Recently proposed legislation such as the Data Broker Accountability and Transparency Act of 2017, and the Freedom from Equifax Exploitation (FREE) Act, require notice to be given to the consumer that a breach has occurred and prevent fiduciaries such as credit reporting agencies to profit from consumer’s data, respectively.
Additionally, victims of the breach are being given free credit reports and freezes. However, these post-breach remedies seem to be closing the stable door after the horse has bolted. If the objective is to prevent breaches, perhaps consequences for allowing such security breaches should be more punitive.

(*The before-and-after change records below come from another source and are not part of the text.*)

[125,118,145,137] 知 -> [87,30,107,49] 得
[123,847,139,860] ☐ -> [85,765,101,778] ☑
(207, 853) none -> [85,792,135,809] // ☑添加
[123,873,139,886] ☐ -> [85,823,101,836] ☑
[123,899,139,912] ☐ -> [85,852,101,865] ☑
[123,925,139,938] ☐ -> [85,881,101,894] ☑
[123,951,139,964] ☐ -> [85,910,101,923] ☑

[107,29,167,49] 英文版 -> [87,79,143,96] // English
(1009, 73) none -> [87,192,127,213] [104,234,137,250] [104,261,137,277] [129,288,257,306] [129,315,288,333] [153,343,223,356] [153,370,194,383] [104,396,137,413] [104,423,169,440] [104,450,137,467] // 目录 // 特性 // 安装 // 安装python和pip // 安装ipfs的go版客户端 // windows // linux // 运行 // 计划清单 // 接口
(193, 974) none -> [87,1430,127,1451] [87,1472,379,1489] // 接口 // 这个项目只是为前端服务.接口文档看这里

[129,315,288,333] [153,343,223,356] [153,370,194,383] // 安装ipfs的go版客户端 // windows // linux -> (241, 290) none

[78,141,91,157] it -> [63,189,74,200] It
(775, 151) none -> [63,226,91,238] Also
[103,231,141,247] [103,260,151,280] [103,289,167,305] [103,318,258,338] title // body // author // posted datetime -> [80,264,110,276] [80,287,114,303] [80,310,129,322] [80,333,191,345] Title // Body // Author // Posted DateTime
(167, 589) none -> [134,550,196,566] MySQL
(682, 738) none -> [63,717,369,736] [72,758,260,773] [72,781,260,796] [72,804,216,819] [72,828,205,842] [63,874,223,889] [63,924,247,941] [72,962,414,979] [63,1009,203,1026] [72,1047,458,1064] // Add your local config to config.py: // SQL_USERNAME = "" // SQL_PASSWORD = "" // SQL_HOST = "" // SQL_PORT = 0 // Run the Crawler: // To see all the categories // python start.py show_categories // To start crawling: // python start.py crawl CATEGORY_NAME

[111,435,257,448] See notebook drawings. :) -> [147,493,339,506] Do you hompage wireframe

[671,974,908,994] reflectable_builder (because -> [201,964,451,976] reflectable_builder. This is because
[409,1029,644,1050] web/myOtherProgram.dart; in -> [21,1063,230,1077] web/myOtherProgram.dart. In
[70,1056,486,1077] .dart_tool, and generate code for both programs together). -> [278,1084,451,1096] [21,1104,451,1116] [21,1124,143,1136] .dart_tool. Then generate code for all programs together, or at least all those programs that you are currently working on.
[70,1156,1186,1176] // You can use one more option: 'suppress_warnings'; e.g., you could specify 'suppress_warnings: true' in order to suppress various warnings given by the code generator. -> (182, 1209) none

Although Equifax was ordered to pay almost six hundred million, consider that nearly one hundred fifty million Americans were affected by the breach. That may be a long way from making the consumer whole after being left in financial ruin.
After all, Equifax and other keepers of sensitive financial and personal information are fiduciaries. They have a duty to keep this information secure. A breach of this duty can, and will most definitely, wreak havoc on the consumer’s life and should lead to consequences for the fiduciary. By this I mean actual damages.
Under Louisiana law, breach of contract allows recovery of documented damages. Negligence allows recovery of documented damages. True, Equifax was ordered to pay damages. However, the damages were capped at twenty thousand for an individual consumer. Why? An agency entrusted with a consumer’s sensitive information should not be exempt from paying damages that are measurable and tangible.
After all, “Every act whatever of man that causes damage to another obliges him by whose fault it happened to repair it.”